After many years running WordPress, I have finally given up. I really don’t need a server running some kind of content management software. Comments get overrun with spam. The entire LAMP stack (or FAMP, in my case) has to be maintained, and for what? All I’m really doing is blogging some text.
For starters, here’s a list of the technologies I’m using and how. My next post will probably be the big, fat, post on absolutely everything you need to do to go from WordPress on a server to serverless S3 and CloudFront.
Hugo is a web template system that will take ordinary markdown documents, apply a whole lot of templates and logic, and ultimately produce a lot of HTML files, which are suitable for hosting on a web site. There’s no database (e.g., MySQL) and no content management system (e.g., WordPress, Drupal). There are a few things you lose by doing this (search becomes a lot harder, uploading images and changing their size and such is harder). There are a bunch of other things that are really nice about this approach: I don’t run any web servers. There’s nothing to “hack”. And since I use some cloud services, there’s no worry about my server being overwhelmed if I get highlighted on Reddit or Twitter or something.
Making Hugo work depends on a few things.
You need a theme to get Hugo to render your blog post. There are many available at Hugo Themes. You won’t be able to use any of them out of the box. They all require customisation.
Hugo is written in Go, which is a programming language. To get Hugo to do its thing, you’ll need the Go language and runtime. That’s no big deal. It’s free. But if yuo were thinking you were just gonna pay $0.17/month for your blog and not do anything difficult, this might be a big hurdle. Installing Go is no harder than installing python, NodeJS, or Ruby. But if that sentence sounded like complete gobbledygook to you, then this might not be the solution for you.
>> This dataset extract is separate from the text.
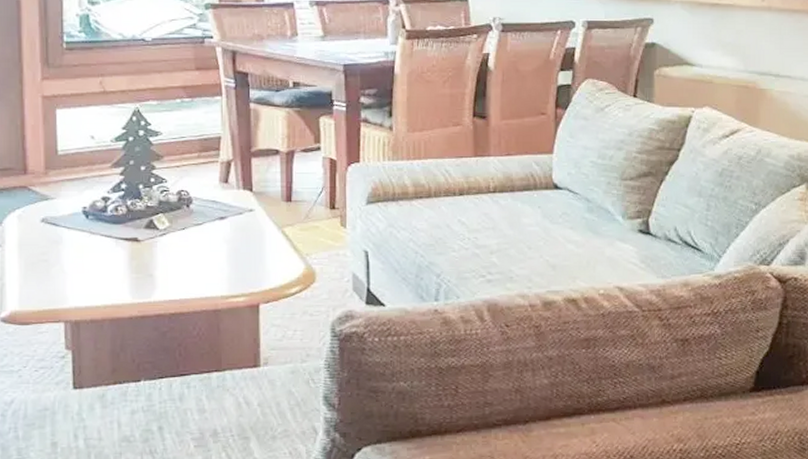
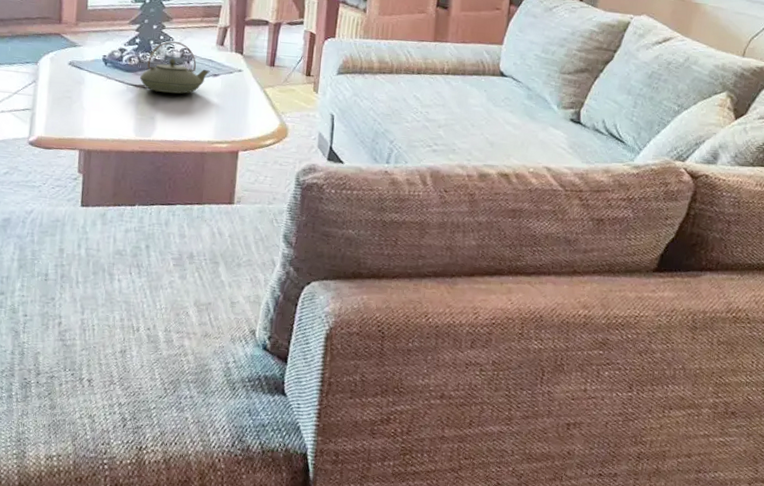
teapot: none [131,183,215,245] -> present [140,41,210,94]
There’s a lot of AWS services I use. None of them are expensive, but each does some important part.
If you haven’t used AWS before, you’ll need to sign up for an account.
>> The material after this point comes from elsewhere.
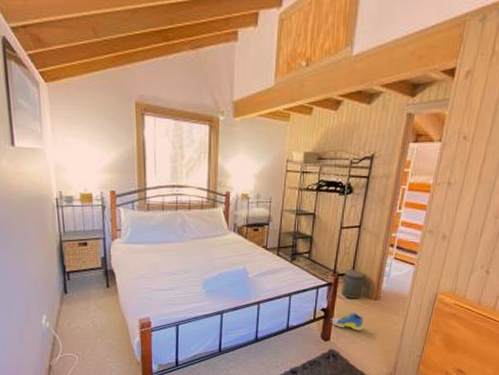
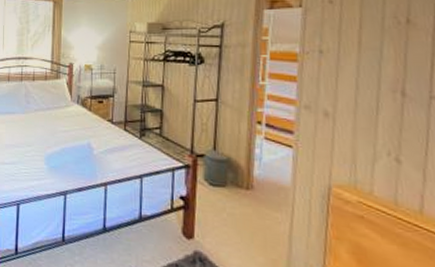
sneaker: present [330,312,364,331] -> none [192,204,237,229]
Although assets are stored in S3, they can’t be served to your web browser that way. (Ok, well, they could, but I’m ignoring that). So CloudFront runs the web servers, has my HTTPS web site certificates, and it sends your web browser the web page when you ask for it.
There’s a bunch of other AWS services we will use: Route 53, Amazon Certificate Manager, and Lambda at the Edge before we’re done.
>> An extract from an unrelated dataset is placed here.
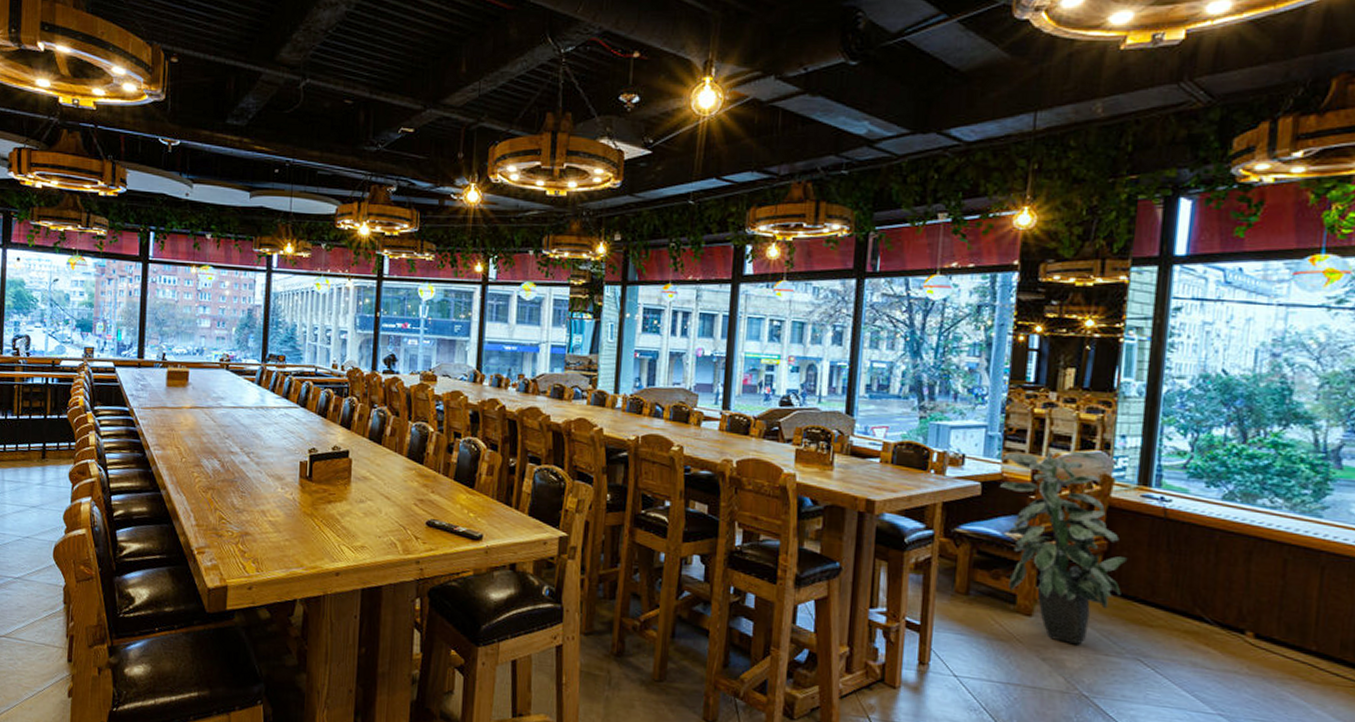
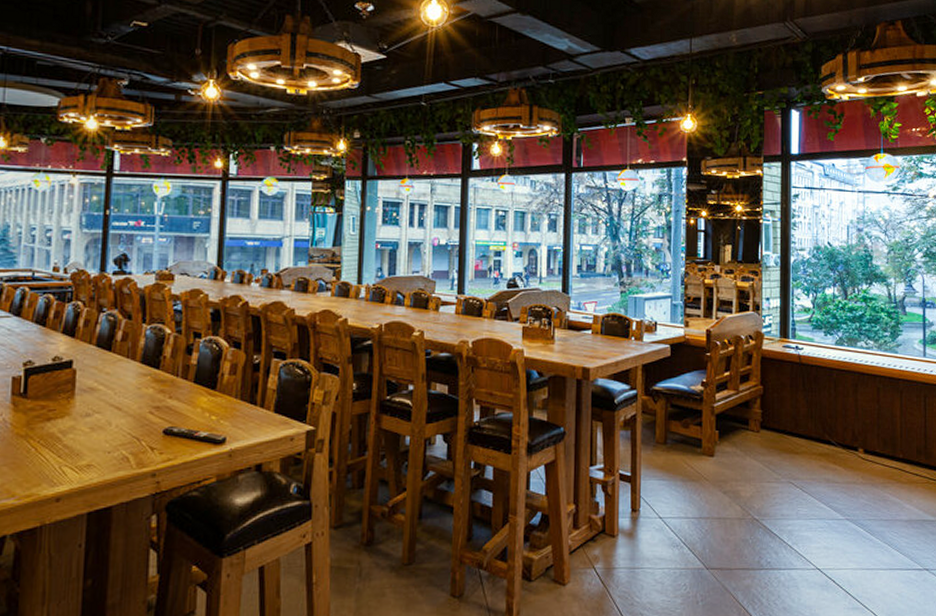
indoor plant: present [1000,450,1128,645] -> none [684,313,778,477]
I actually store the markdown source files in a repository on GitHub. This lets me have version control of my blog post files and it’s nice, safe, secure online storage. I edit on my local laptop, like you would edit code. And when I’m happy with how it looks, I commit it and push it to GitHub.
Virtually any modern easy-to-use Hugo theme is gonna pull in bootstrap. If you want to make some basic adjustments to the look-and-feel of your pages (e.g., centering text, changing font sizes, laying out things), you need to go ahead and learn some Bootstrap.
I find I end up learning Font Awesome so that I can put cute icons in the right places, like the mastodon icon: which I do with a bit of code like:
<i class=“fab fa-mastodon mr-3”></i>
But it’s not just Font Awesome that you have to learn. Often you want some nice font, like Roboto, which I use. And it’s important to know how to download them and serve them. Or, if you don’t care about your readers’ privacy, you need to know how to incorporate them from Google, and grant Google access to surveil all your blog’s readers.